Dantes vivia numa solidão completa (...). Enquanto agora... tudo é barulho (...). Imagine um corredor interminável, muito escuro e muito sujo (...); mas à esquerda estendem-se como num hotel muitas portas uma ao lado da outra (...), e em cada um desses quartos vivem juntas duas ou três pessoas. (...). Isto é uma arca de Noé (...).

(DOSTOIEVSKI, 2008, p. 165)

Considerando que: “Ambiente é o espaço carregado de características socioeconômicas, morais, psicológicas, em que vivem os personagens” (GANCHO, 1993, p. 23), deduzimos que Makar, ao apresentar o ambiente em que vive, também é marcado por esse ambiente, que influencia em suas atitudes e no seu estado de espírito.
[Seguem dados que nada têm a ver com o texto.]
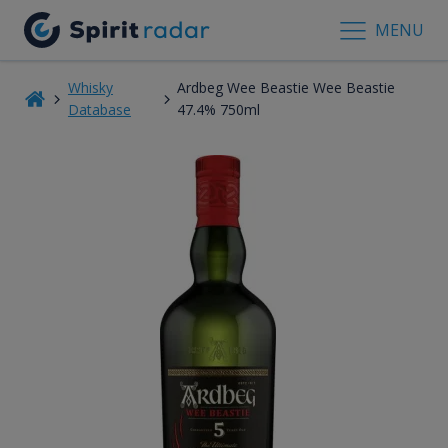
MENU
Whisky
Ardbeg Wee Beastie Wee Beastie
Database
47.4% 750ml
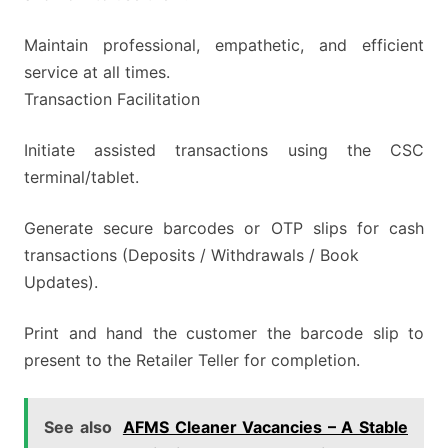
Maintain professional, empathetic, and efficient
service at all times.
Transaction Facilitation
Initiate assisted transactions using the CSC
terminal/tablet.
Generate secure barcodes or OTP slips for cash
transactions (Deposits / Withdrawals / Book
Updates).
Print and hand the customer the barcode slip to
present to the Retailer Teller for completion.
See also
AFMS Cleaner Vacancies – A Stable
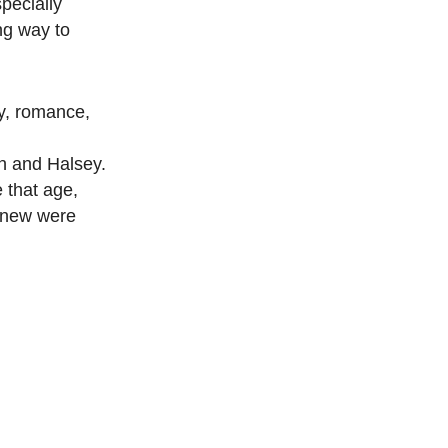
specially
ng way to
ty, romance,
an and Halsey.
 that age,
 knew were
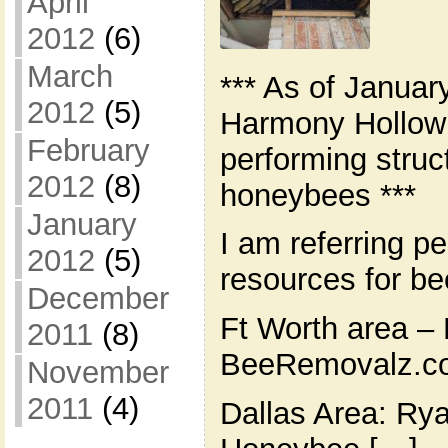
April
2012
(6)
March
*** As of Januar
2012
(5)
Harmony Hollow 
February
performing struc
2012
(8)
honeybees ***
January
I am referring pe
2012
(5)
resources for b
December
Ft Worth area – 
2011
(8)
BeeRemovalz.co
November
2011
(4)
Dallas Area: Ry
Ao nos depararmos com as confidências entre Makar e Varvara, compreendemos os anseios desses personagens como reflexo do ambiente, lugar em que vivem, como perspectiva de uma vida melhor. É por meio de confidências que ambos, ao exporem seus conflitos exteriores expõem o seu interior. Como Bakhtin comenta no capítulo A questão interior do homem - da alma, em Estética da criação verbal:

A alma é o todo fechado da vida interior, o qual é igual a si mesmo, coincide consigo mesmo e postula do ativismo amoroso distanciado do outro. A alma é uma dádiva do meu espírito ao outro. Em arte, o mundo dos objetos em que vive e se movimenta a alma da personagem é esteticamente significativo como ambiente dessa alma.

(BAKHTIN, 2011, p. 121)

Ao definir que “a alma é o todo fechado da vida interior”, Bakhtin afirma que a significação da vida interior é a alma, lugar no qual o homem se afirma no outro além de todos os outros sentidos. Para Bakhtin, essa é a relação do mundo com a imagem onde o exterior do homem combina com a sua alma e a alma do outro.

Encontramos entre Makar e Varvara essa relação narrada nas cartas, ou seja, nos acontecimentos que se fazem conhecer por meio delas.